Searching for US States and Canadian Province Postal Abbreviations

If you want to use a text type dimension to search for addresses that include standard Post Office abbreviations for States and Provinces, you'll need to create an exclusion so that these words are not removed by applying stop words or other text analysis features.

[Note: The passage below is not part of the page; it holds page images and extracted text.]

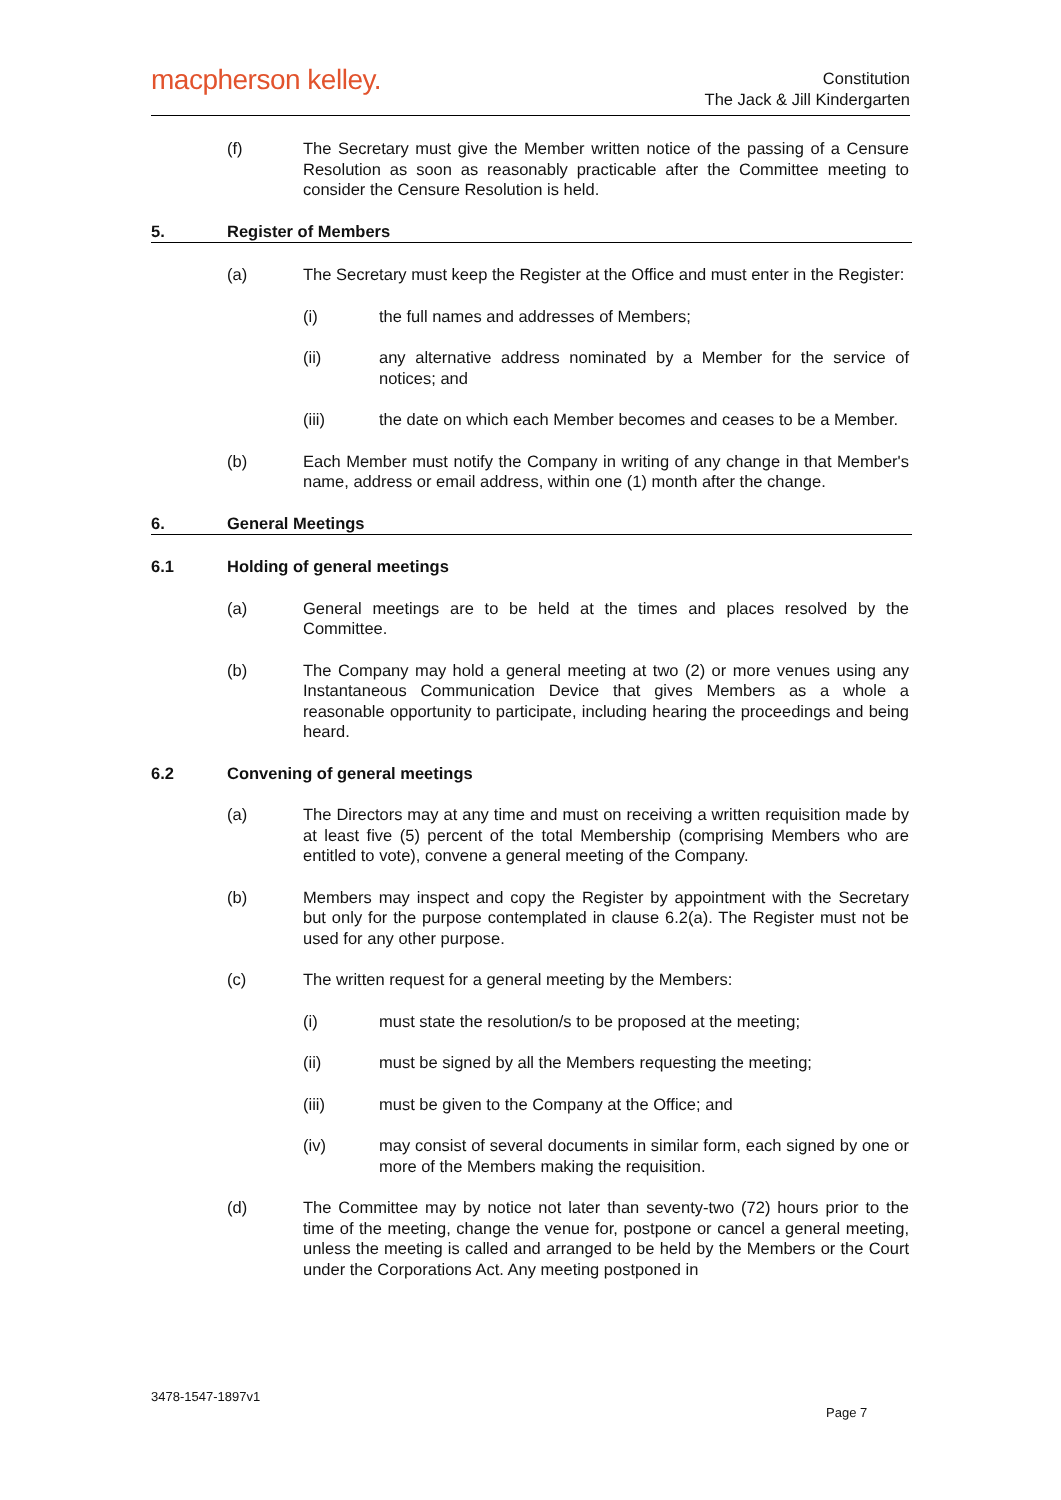macpherson kelley.
Constitution
The Jack & Jill Kindergarten
(f) The Secretary must give the Member written notice of the passing of a Censure Resolution as soon as reasonably practicable after the Committee meeting to consider the Censure Resolution is held.
5. Register of Members
(a) The Secretary must keep the Register at the Office and must enter in the Register:
(i) the full names and addresses of Members;
(ii) any alternative address nominated by a Member for the service of notices; and
(iii) the date on which each Member becomes and ceases to be a Member.
(b) Each Member must notify the Company in writing of any change in that Member's name, address or email address, within one (1) month after the change.
6. General Meetings
6.1 Holding of general meetings
(a) General meetings are to be held at the times and places resolved by the Committee.
(b) The Company may hold a general meeting at two (2) or more venues using any Instantaneous Communication Device that gives Members as a whole a reasonable opportunity to participate, including hearing the proceedings and being heard.
6.2 Convening of general meetings
(a) The Directors may at any time and must on receiving a written requisition made by at least five (5) percent of the total Membership (comprising Members who are entitled to vote), convene a general meeting of the Company.
(b) Members may inspect and copy the Register by appointment with the Secretary but only for the purpose contemplated in clause 6.2(a). The Register must not be used for any other purpose.
(c) The written request for a general meeting by the Members:
(i) must state the resolution/s to be proposed at the meeting;
(ii) must be signed by all the Members requesting the meeting;
(iii) must be given to the Company at the Office; and
(iv) may consist of several documents in similar form, each signed by one or more of the Members making the requisition.
(d) The Committee may by notice not later than seventy-two (72) hours prior to the time of the meeting, change the venue for, postpone or cancel a general meeting, unless the meeting is called and arranged to be held by the Members or the Court under the Corporations Act. Any meeting postponed in
3478-1547-1897v1
Page 7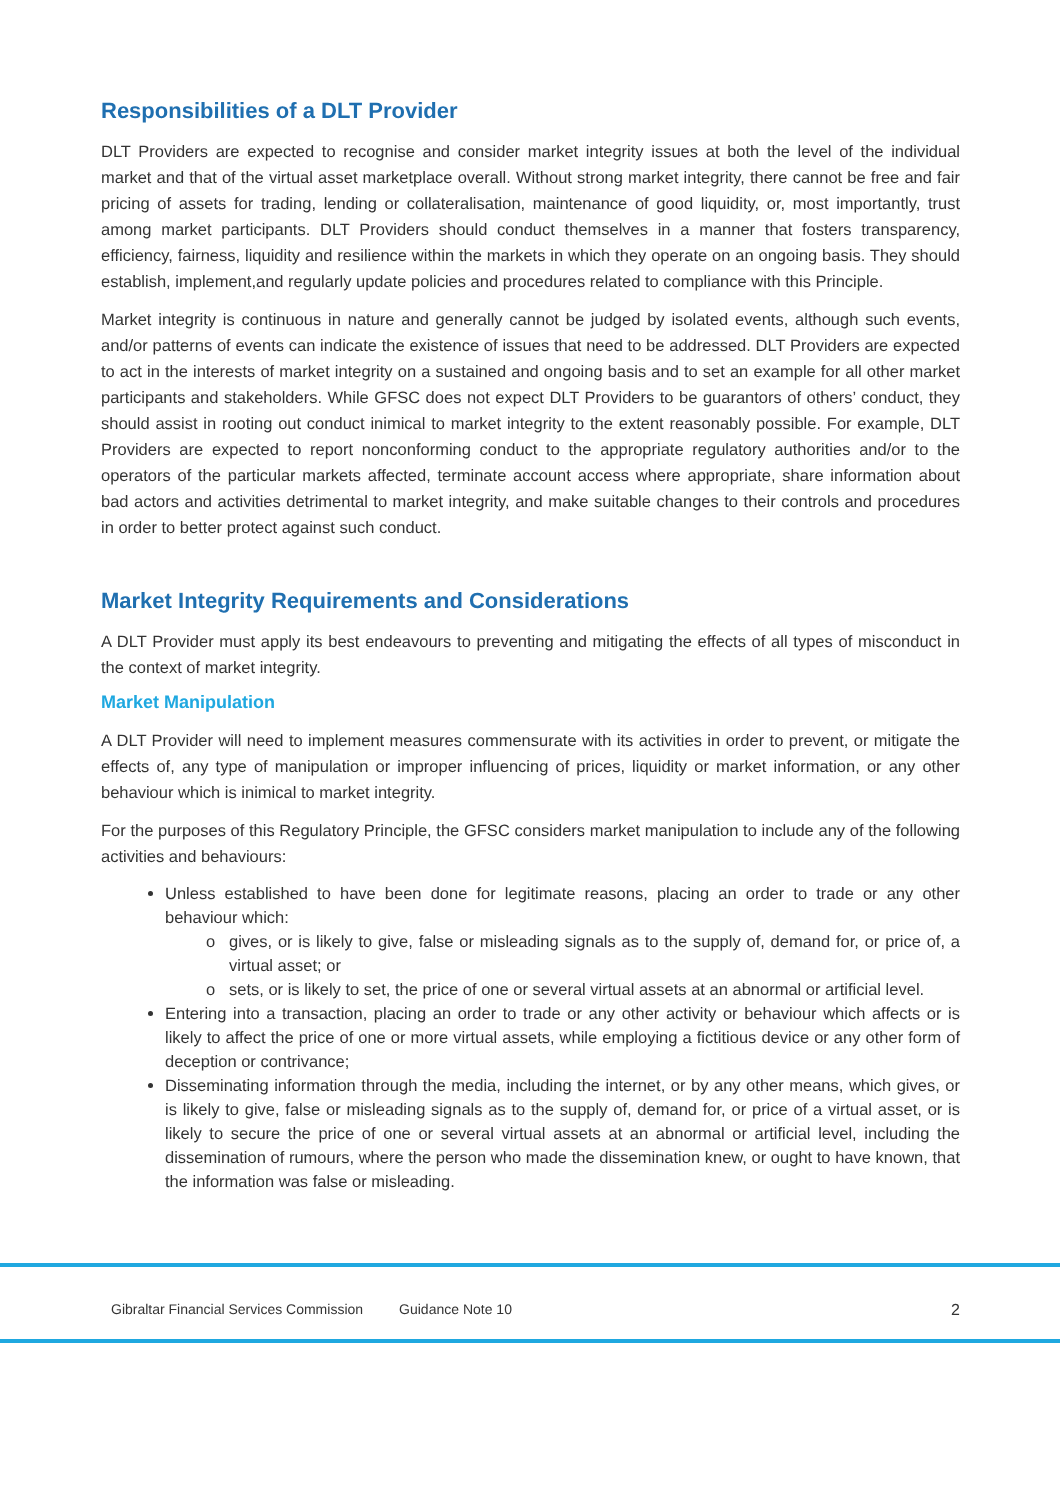Responsibilities of a DLT Provider
DLT Providers are expected to recognise and consider market integrity issues at both the level of the individual market and that of the virtual asset marketplace overall. Without strong market integrity, there cannot be free and fair pricing of assets for trading, lending or collateralisation, maintenance of good liquidity, or, most importantly, trust among market participants. DLT Providers should conduct themselves in a manner that fosters transparency, efficiency, fairness, liquidity and resilience within the markets in which they operate on an ongoing basis. They should establish, implement,and regularly update policies and procedures related to compliance with this Principle.
Market integrity is continuous in nature and generally cannot be judged by isolated events, although such events, and/or patterns of events can indicate the existence of issues that need to be addressed. DLT Providers are expected to act in the interests of market integrity on a sustained and ongoing basis and to set an example for all other market participants and stakeholders. While GFSC does not expect DLT Providers to be guarantors of others’ conduct, they should assist in rooting out conduct inimical to market integrity to the extent reasonably possible. For example, DLT Providers are expected to report nonconforming conduct to the appropriate regulatory authorities and/or to the operators of the particular markets affected, terminate account access where appropriate, share information about bad actors and activities detrimental to market integrity, and make suitable changes to their controls and procedures in order to better protect against such conduct.
Market Integrity Requirements and Considerations
A DLT Provider must apply its best endeavours to preventing and mitigating the effects of all types of misconduct in the context of market integrity.
Market Manipulation
A DLT Provider will need to implement measures commensurate with its activities in order to prevent, or mitigate the effects of, any type of manipulation or improper influencing of prices, liquidity or market information, or any other behaviour which is inimical to market integrity.
For the purposes of this Regulatory Principle, the GFSC considers market manipulation to include any of the following activities and behaviours:
Unless established to have been done for legitimate reasons, placing an order to trade or any other behaviour which:
gives, or is likely to give, false or misleading signals as to the supply of, demand for, or price of, a virtual asset; or
sets, or is likely to set, the price of one or several virtual assets at an abnormal or artificial level.
Entering into a transaction, placing an order to trade or any other activity or behaviour which affects or is likely to affect the price of one or more virtual assets, while employing a fictitious device or any other form of deception or contrivance;
Disseminating information through the media, including the internet, or by any other means, which gives, or is likely to give, false or misleading signals as to the supply of, demand for, or price of a virtual asset, or is likely to secure the price of one or several virtual assets at an abnormal or artificial level, including the dissemination of rumours, where the person who made the dissemination knew, or ought to have known, that the information was false or misleading.
Gibraltar Financial Services Commission Guidance Note 10 2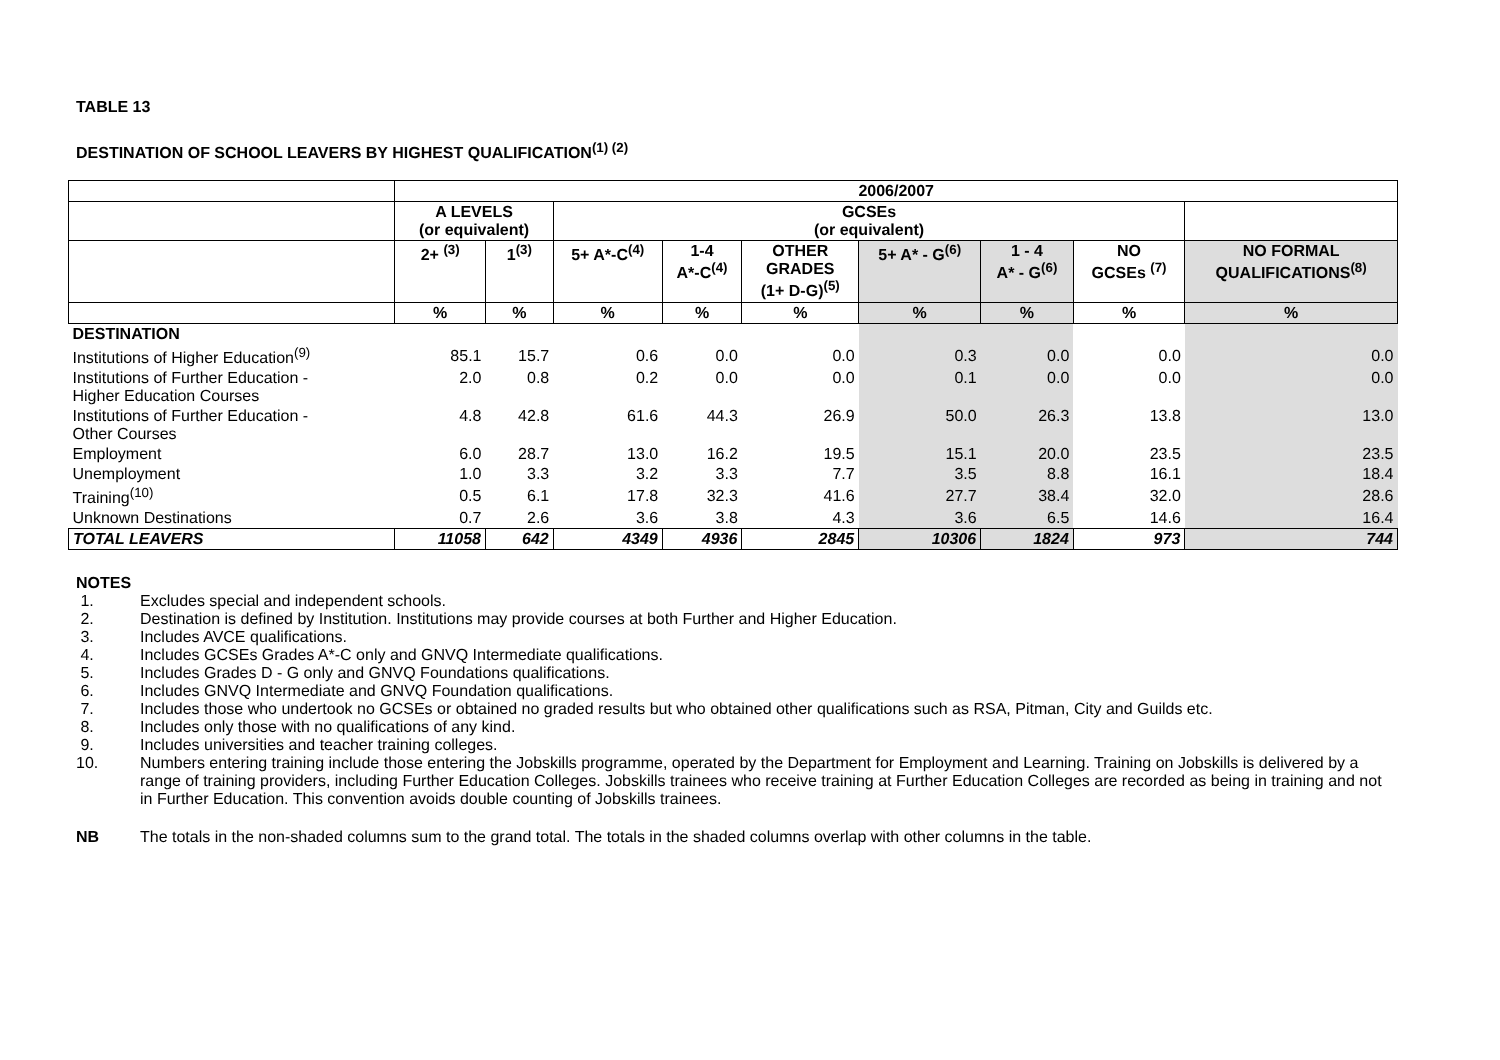TABLE 13
DESTINATION OF SCHOOL LEAVERS BY HIGHEST QUALIFICATION<sup>(1) (2)</sup>
| | 2006/2007 | | | | | | | | |
| --- | --- | --- | --- | --- | --- | --- | --- | --- | --- |
| | A LEVELS (or equivalent) | | GCSEs (or equivalent) | | | | | | |
| | 2+ <sup>(3)</sup> | 1<sup>(3)</sup> | 5+ A*-C<sup>(4)</sup> | 1-4 A*-C<sup>(4)</sup> | OTHER GRADES (1+ D-G)<sup>(5)</sup> | 5+ A* - G<sup>(6)</sup> | 1 - 4 A* - G<sup>(6)</sup> | NO GCSEs <sup>(7)</sup> | NO FORMAL QUALIFICATIONS<sup>(8)</sup> |
| | % | % | % | % | % | % | % | % | % |
| DESTINATION | | | | | | | | | |
| Institutions of Higher Education<sup>(9)</sup> | 85.1 | 15.7 | 0.6 | 0.0 | 0.0 | 0.3 | 0.0 | 0.0 | 0.0 |
| Institutions of Further Education - Higher Education Courses | 2.0 | 0.8 | 0.2 | 0.0 | 0.0 | 0.1 | 0.0 | 0.0 | 0.0 |
| Institutions of Further Education - Other Courses | 4.8 | 42.8 | 61.6 | 44.3 | 26.9 | 50.0 | 26.3 | 13.8 | 13.0 |
| Employment | 6.0 | 28.7 | 13.0 | 16.2 | 19.5 | 15.1 | 20.0 | 23.5 | 23.5 |
| Unemployment | 1.0 | 3.3 | 3.2 | 3.3 | 7.7 | 3.5 | 8.8 | 16.1 | 18.4 |
| Training<sup>(10)</sup> | 0.5 | 6.1 | 17.8 | 32.3 | 41.6 | 27.7 | 38.4 | 32.0 | 28.6 |
| Unknown Destinations | 0.7 | 2.6 | 3.6 | 3.8 | 4.3 | 3.6 | 6.5 | 14.6 | 16.4 |
| TOTAL LEAVERS | 11058 | 642 | 4349 | 4936 | 2845 | 10306 | 1824 | 973 | 744 |
NOTES
1. Excludes special and independent schools.
2. Destination is defined by Institution. Institutions may provide courses at both Further and Higher Education.
3. Includes AVCE qualifications.
4. Includes GCSEs Grades A*-C only and GNVQ Intermediate qualifications.
5. Includes Grades D - G only and GNVQ Foundations qualifications.
6. Includes GNVQ Intermediate and GNVQ Foundation qualifications.
7. Includes those who undertook no GCSEs or obtained no graded results but who obtained other qualifications such as RSA, Pitman, City and Guilds etc.
8. Includes only those with no qualifications of any kind.
9. Includes universities and teacher training colleges.
10. Numbers entering training include those entering the Jobskills programme, operated by the Department for Employment and Learning. Training on Jobskills is delivered by a range of training providers, including Further Education Colleges. Jobskills trainees who receive training at Further Education Colleges are recorded as being in training and not in Further Education. This convention avoids double counting of Jobskills trainees.
NB The totals in the non-shaded columns sum to the grand total. The totals in the shaded columns overlap with other columns in the table.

The word set for US States looks like this:

<wordset id="USStates">
 AL AK AS AZ AR CA CO CT DE DC FM FL GA GU HI ID IL IN IA KS KY LA ME MH MD MA MI MN MS MO MT NE NV NH NJ NM NY NC ND MP OH OK OR PW PA PR RI SC SD TN TX UT VT VI VA WA WV WI WY
</wordset>

The word set for Canadian Provinces looks like this:

<wordset id="CAProvinces">
  AB BC MB NB NL NT NS NU ON PE QC SK YT
</wordset>

The default English stop word set is:

<wordset id="defaultEnglish">
  a and are as at be but by for if in into is it no not of on or s such t that the their then there these they this to was will with
</wordset>

The changeset data for each item looks something like this:

Item 1:
Name: Urban Digby
Description: Life as we know it.
Address: 34 West Street
City: New York
State: NY

Item 2:
Name: Digby in Indiana
Description: Any way you like it.
Address: 14 Cactus Lane
City: Fort Wayne
State: IN

Item 3:
Name: American Samoa Digby
Description: Do what you want to do.
Address: 1455 Centurion Avenue
City: Paradise
State: AS

The dimension looks something like this:

<dimensions ignoreCase="true" accentFolding="true" storeOriginalWord="true">
  <dimension id="general_search" type="text">
    <field id="Name" />
    <field id="Description" />
    <field id="Location" key="Address,City,State" fieldPositionIncrement="0" noAnalysis-ref="USStates, CAProvinces" />
  </dimension>
</dimensions>

How it Works

The noAnlaysis attribute specifies a word set that is applied verbatim to the text to be indexed -- the words are not changed at all, so any exact match to a word in the text to be indexed will be maintained as-is. Any non-matches will be further analyzed and subject to stop word removal.

Example with Sample Data

"AS" is the abbreviation for American Samoa, "IN" is the abbreviation for Indiana and "OR" is the abbreviation for Oregon. All three of these words are also English stop words.

Without using noAnalysis word sets, these three words would be changed to lowercase and then matched against the stop word list for English and removed altogether. That is problematic because then you couldn't search for "Fort Wayne, IN" or "Salem, OR".

Note: The words must exactly match the noAnalysis word. For example, "or" and "Or" and "oR" will not match, be converted to "or" and then thrown out because they matched a stop word.